Shadow Kiss
- Cover of Shadow Kiss
- Author: Richelle Mead
- Cover artist: Emilian Gregory, Michael Frost
- Language: English
- Series: Vampire Academy
- Genre: Young adult, Urban fantasy, Dark fantasy, Paranormal romance
- Publisher: Razorbill
- Publication date: November 13, 2008
- Publication place: United States
- Media type: Print (Soft), e-Book (Kindle, Nook)
- Pages: 448
- ISBN: 978-1-59514-197-2
- OCLC: 221152468
- LC Class: PZ7.M478897 Shc 2008
- Preceded by: Frostbite
- Followed by: Blood Promise

= Shadow Kiss =

2008 novel by Richelle Mead

Shadow Kiss is a vampire novel written by Richelle Mead. It is the third novel in the Vampire Academy series, and was preceded by Frostbite. The release of the book pushed the Vampire Academy series into the New York Times Best Seller list for the first time, making its debut at #4. Shadow Kiss continues the story of the main character, Rose Hathaway and her education in becoming a Guardian.

+++++

Written instruction A
Quote the Shadow Kiss text from "Shadow Kiss is" down to "becoming a Guardian.".

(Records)
+++++

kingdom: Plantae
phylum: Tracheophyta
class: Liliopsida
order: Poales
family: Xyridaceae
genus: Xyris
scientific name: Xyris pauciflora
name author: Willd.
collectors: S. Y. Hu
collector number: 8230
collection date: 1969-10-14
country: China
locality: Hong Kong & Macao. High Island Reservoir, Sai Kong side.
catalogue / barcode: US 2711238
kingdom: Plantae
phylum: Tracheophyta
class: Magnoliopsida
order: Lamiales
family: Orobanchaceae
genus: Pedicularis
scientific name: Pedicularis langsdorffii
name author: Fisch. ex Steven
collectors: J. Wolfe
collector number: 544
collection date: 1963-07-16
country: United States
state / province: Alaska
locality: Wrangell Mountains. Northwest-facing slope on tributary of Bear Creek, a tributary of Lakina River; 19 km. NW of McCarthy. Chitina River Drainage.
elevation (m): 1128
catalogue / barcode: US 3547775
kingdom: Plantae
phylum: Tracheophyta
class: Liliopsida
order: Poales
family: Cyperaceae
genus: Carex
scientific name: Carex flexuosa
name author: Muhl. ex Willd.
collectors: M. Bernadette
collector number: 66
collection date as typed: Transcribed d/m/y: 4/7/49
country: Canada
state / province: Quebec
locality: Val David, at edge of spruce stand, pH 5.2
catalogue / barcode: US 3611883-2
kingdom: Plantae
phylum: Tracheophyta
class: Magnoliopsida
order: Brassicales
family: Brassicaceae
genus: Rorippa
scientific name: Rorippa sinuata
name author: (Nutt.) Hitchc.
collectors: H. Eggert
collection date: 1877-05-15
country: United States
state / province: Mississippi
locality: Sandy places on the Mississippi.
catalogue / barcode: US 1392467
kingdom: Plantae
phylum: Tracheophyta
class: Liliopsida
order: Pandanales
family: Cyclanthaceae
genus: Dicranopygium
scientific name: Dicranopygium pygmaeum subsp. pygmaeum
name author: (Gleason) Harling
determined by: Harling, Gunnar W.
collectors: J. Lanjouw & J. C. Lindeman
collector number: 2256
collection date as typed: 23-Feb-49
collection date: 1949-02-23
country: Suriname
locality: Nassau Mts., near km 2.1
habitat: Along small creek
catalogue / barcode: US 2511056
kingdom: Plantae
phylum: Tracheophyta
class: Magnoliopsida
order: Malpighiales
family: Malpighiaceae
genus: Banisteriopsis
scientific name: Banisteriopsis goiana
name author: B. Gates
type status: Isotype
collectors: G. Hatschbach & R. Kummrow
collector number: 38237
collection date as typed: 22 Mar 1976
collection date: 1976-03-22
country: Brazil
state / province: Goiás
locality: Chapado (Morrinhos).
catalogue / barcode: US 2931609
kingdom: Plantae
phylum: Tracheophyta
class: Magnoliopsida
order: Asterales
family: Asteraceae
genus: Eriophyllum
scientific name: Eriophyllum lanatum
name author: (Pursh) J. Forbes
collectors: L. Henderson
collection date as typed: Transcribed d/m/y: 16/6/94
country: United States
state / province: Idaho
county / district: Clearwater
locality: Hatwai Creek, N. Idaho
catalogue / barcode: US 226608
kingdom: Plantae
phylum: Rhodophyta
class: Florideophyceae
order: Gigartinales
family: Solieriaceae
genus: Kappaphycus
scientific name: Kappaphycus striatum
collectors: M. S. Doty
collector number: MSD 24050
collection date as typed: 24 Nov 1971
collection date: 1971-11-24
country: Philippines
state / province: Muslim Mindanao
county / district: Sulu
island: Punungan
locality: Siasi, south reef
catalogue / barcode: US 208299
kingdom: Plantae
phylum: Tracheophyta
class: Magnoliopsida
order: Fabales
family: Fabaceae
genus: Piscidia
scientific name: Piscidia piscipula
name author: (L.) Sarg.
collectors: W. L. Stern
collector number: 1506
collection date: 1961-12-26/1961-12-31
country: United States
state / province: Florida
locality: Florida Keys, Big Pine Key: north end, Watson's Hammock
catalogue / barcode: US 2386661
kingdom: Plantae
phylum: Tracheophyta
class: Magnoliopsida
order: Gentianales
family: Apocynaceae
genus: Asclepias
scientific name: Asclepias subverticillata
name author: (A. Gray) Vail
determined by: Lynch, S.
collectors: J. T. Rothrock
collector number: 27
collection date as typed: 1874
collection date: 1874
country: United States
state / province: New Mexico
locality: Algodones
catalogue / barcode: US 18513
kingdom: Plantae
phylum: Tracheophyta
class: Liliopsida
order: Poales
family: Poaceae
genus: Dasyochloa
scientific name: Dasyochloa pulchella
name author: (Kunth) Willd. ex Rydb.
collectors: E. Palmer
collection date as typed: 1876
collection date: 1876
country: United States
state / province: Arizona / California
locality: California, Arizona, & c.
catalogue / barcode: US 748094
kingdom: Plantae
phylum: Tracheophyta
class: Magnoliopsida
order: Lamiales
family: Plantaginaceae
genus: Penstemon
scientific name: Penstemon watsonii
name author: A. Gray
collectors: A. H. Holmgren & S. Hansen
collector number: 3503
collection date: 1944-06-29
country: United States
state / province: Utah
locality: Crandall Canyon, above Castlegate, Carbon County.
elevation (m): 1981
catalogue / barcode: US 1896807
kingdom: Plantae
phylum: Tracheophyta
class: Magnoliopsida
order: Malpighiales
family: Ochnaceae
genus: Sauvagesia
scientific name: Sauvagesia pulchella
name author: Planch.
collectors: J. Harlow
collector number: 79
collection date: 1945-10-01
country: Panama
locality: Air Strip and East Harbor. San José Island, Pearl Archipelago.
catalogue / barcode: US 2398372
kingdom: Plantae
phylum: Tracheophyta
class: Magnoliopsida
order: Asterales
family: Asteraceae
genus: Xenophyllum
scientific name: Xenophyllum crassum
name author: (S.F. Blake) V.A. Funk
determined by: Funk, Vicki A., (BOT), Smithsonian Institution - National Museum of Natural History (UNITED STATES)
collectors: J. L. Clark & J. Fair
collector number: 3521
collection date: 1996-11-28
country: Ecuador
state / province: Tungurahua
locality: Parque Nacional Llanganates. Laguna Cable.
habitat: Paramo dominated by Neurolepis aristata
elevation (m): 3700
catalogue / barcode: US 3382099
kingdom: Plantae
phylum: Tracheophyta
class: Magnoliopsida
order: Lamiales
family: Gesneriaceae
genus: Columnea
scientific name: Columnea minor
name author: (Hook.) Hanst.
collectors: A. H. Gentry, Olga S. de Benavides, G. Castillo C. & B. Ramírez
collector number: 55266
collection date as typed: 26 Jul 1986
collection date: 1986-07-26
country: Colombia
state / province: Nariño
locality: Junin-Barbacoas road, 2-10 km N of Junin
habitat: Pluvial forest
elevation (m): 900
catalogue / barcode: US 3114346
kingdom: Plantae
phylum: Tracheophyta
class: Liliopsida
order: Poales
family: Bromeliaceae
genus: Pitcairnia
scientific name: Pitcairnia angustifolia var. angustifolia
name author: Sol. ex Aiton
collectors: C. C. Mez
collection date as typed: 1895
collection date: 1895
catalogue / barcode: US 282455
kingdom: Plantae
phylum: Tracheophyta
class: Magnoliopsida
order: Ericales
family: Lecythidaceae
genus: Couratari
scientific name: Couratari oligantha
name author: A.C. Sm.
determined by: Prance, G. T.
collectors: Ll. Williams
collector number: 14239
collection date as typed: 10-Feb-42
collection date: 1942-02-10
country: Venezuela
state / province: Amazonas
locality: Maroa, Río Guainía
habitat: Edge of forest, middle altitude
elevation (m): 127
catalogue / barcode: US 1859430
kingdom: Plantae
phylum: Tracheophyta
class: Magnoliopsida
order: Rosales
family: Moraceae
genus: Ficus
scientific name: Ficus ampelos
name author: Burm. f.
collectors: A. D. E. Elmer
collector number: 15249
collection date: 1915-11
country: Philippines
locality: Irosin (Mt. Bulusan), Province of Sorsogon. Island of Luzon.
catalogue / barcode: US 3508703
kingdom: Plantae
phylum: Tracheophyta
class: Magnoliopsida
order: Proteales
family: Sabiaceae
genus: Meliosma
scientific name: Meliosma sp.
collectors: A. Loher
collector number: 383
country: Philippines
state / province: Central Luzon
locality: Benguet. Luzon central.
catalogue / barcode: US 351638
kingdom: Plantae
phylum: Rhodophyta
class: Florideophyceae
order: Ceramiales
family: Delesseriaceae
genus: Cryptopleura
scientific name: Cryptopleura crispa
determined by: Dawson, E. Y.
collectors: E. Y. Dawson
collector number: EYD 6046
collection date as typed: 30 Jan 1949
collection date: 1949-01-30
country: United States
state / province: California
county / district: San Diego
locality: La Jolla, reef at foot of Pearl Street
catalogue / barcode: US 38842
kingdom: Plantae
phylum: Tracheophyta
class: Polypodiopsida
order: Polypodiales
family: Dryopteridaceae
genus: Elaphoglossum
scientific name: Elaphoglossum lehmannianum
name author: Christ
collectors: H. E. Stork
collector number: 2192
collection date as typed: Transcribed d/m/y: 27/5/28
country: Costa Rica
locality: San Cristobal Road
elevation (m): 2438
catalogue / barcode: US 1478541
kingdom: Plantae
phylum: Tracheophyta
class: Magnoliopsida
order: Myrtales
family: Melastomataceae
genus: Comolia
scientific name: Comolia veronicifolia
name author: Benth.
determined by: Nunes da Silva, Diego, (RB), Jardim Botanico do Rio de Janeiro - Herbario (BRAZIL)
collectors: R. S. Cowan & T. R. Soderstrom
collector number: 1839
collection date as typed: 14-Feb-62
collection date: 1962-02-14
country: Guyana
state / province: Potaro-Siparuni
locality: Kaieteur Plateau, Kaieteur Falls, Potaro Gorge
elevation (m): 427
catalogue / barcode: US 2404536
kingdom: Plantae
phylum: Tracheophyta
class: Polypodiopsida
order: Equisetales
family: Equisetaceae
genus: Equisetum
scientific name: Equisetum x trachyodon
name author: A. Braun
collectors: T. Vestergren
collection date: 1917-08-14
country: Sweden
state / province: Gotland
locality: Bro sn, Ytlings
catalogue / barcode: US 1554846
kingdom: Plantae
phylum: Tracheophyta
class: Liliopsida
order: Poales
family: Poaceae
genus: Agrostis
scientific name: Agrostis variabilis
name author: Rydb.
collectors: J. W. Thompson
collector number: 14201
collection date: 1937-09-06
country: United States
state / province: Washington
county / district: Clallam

+++++

Written instruction B
Rewrite the entries from the line containing "catalogue / barcode: US 2404536" down to the last entry, replacing "collection date" with "date collected" and changing nothing else.

Complete answer A
Shadow Kiss is a vampire novel written by Richelle Mead. It is the third novel in the Vampire Academy series, and was preceded by Frostbite. The release of the book pushed the Vampire Academy series into the New York Times Best Seller list for the first time, making its debut at #4. Shadow Kiss continues the story of the main character, Rose Hathaway and her education in becoming a Guardian.

Complete answer B
catalogue / barcode: US 2404536
kingdom: Plantae
phylum: Tracheophyta
class: Polypodiopsida
order: Equisetales
family: Equisetaceae
genus: Equisetum
scientific name: Equisetum x trachyodon
name author: A. Braun
collectors: T. Vestergren
date collected: 1917-08-14
country: Sweden
state / province: Gotland
locality: Bro sn, Ytlings
catalogue / barcode: US 1554846
kingdom: Plantae
phylum: Tracheophyta
class: Liliopsida
order: Poales
family: Poaceae
genus: Agrostis
scientific name: Agrostis variabilis
name author: Rydb.
collectors: J. W. Thompson
collector number: 14201
date collected: 1937-09-06
country: United States
state / province: Washington
county / district: Clallam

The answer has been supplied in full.